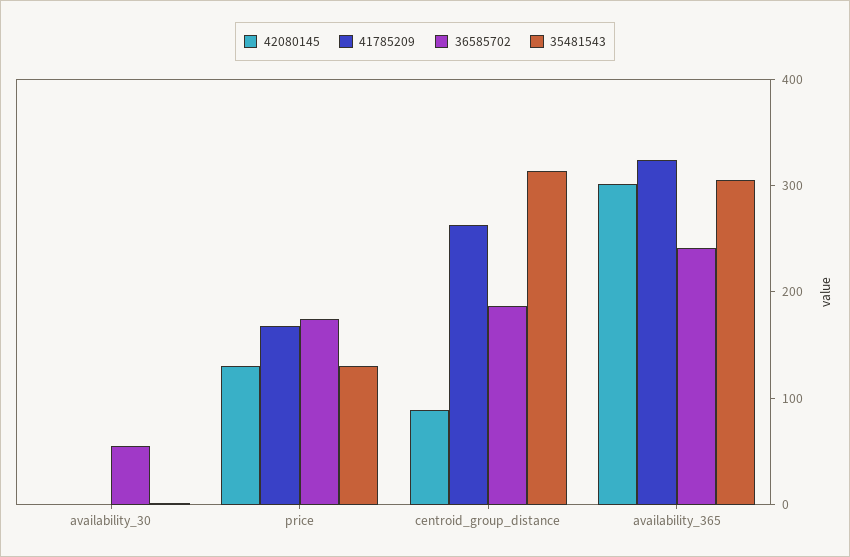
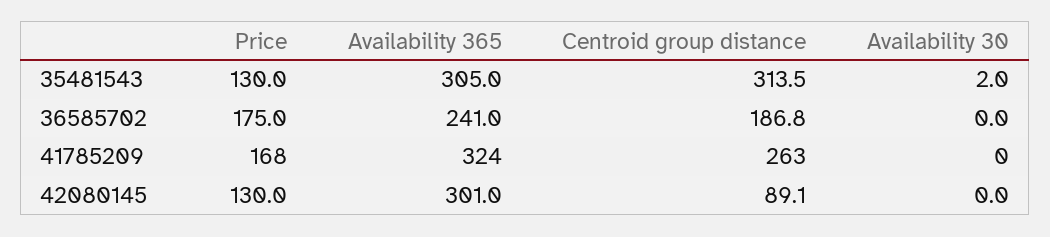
  {
    "42080145": {
      "availability_30": 0,
      "price": 130,
      "centroid_group_distance": 89.1,
      "availability_365": 301
    },
    "41785209": {
      "availability_30": 0,
      "price": 168,
      "centroid_group_distance": 263,
      "availability_365": 324
    },
    "36585702": {
-     "availability_30": 60,
+     "availability_30": 0,
      "price": 175,
      "centroid_group_distance": 186.8,
      "availability_365": 241
    },
    "35481543": {
      "availability_30": 2,
      "price": 130,
      "centroid_group_distance": 313.5,
      "availability_365": 305
    }
  }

--------

- _What you need to do_
Every line above is to be repeated exactly, but no picture is to appear in the copy.

- _Answer to this task_
  {
    "42080145": {
      "availability_30": 0,
      "price": 130,
      "centroid_group_distance": 89.1,
      "availability_365": 301
    },
    "41785209": {
      "availability_30": 0,
      "price": 168,
      "centroid_group_distance": 263,
      "availability_365": 324
    },
    "36585702": {
-     "availability_30": 60,
+     "availability_30": 0,
      "price": 175,
      "centroid_group_distance": 186.8,
      "availability_365": 241
    },
    "35481543": {
      "availability_30": 2,
      "price": 130,
      "centroid_group_distance": 313.5,
      "availability_365": 305
    }
  }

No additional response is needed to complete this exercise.